Por Rodrigo Padrini – Ler um livro é como mergulhar num universo desconhecido, se apropriar dos seus elementos, respirar o ar que nos é oferecido e se posicionar lado a lado com o narrador que nos apresenta sua história. É uma experiência sempre solitária, afinal ninguém imagina os personagens, as cenas, as situações e os locais como você imaginou. Dessa forma, é sempre um risco muito grande escolher apenas uma possibilidade e traduzi-la em imagens.
Editado originalmente em 2011 com o título 11.22.63, Novembro de 63, de Stephen King, lançado pela Editora Suma em 2013, tornou-se um desses casos arriscados em 2016. O best-seller foi adaptado em uma minissérie de oito episódios, originalmente exibida pelo serviço de vídeo on demand Hulu em fevereiro de 2016. Como li o livro e, logo depois, assisti à série, decidi tecer alguns comentários sobre essa experiência, sem spoilers que farão com que você me xingue ao longo do texto.
Contando com a produção de J.J. Abrams e do próprio Stephen King, a minissérie estreou também no canal AMC em 1º de novembro de 2016, seguindo o título original do livro – 11.22.63 -, e trouxe o ator James Franco no papel de Jake Epping, nosso protagonista, e Sarah Gadon como Sadie Dunhill, e está disponível em DVD e Blu-ray.
Inicialmente, não contarei nenhuma novidade ao dizer que o livro possui um número infinitamente maior de detalhes e acontecimentos. Afinal, estamos falando de um livro com mais de setecentas páginas. No entanto, a adaptação foi bem sucedida ao introduzir novos elementos e um encadeamento diferente dos acontecimentos para produzir uma experiência dinâmica que coubesse em oito episódios de quarenta e poucos a sessenta minutos. A série é boa e o final muito emocionante.

LISTAGEM FORNECIDA:
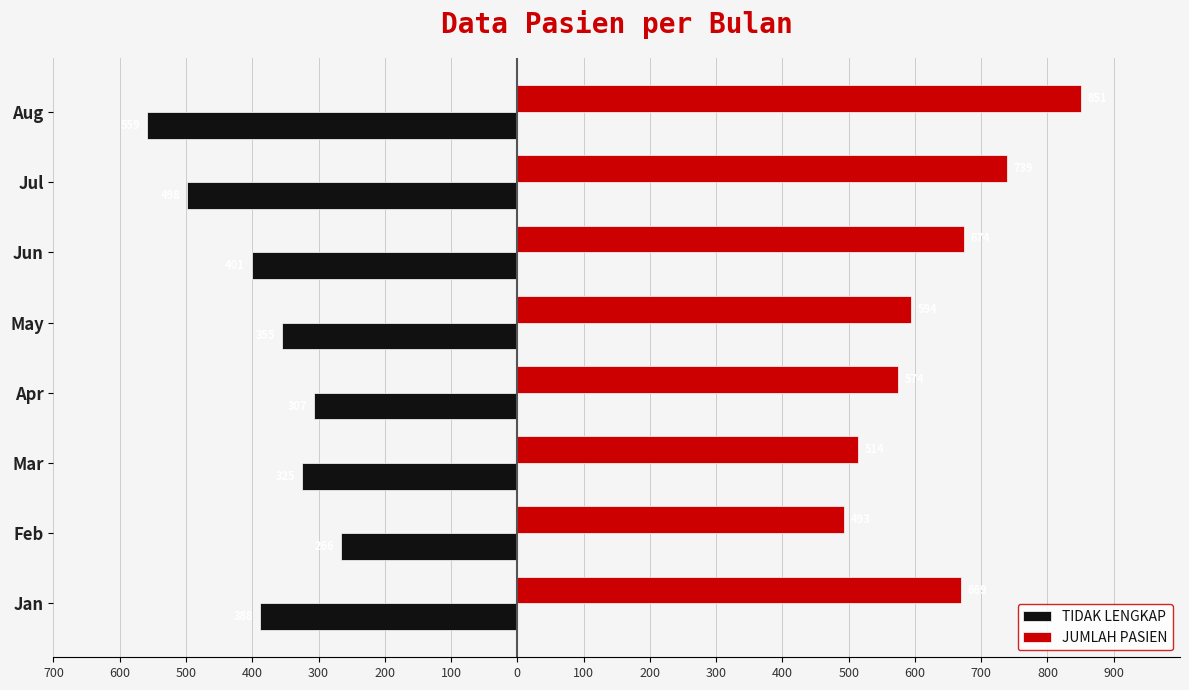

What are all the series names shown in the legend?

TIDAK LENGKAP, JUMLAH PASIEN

...

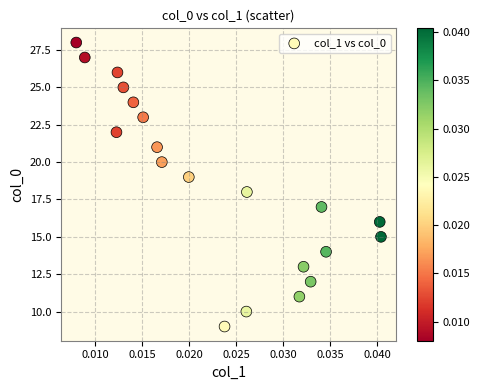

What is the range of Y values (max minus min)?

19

PEDIDO: Transcreva o trecho da resenha sobre a adaptação de Novembro de 63 entre "Contando com a" e "DVD e Blu-ray.", inclusive.

CAMPO DE RESPOSTA:
Contando com a produção de J.J. Abrams e do próprio Stephen King, a minissérie estreou também no canal AMC em 1º de novembro de 2016, seguindo o título original do livro – 11.22.63 -, e trouxe o ator James Franco no papel de Jake Epping, nosso protagonista, e Sarah Gadon como Sadie Dunhill, e está disponível em DVD e Blu-ray.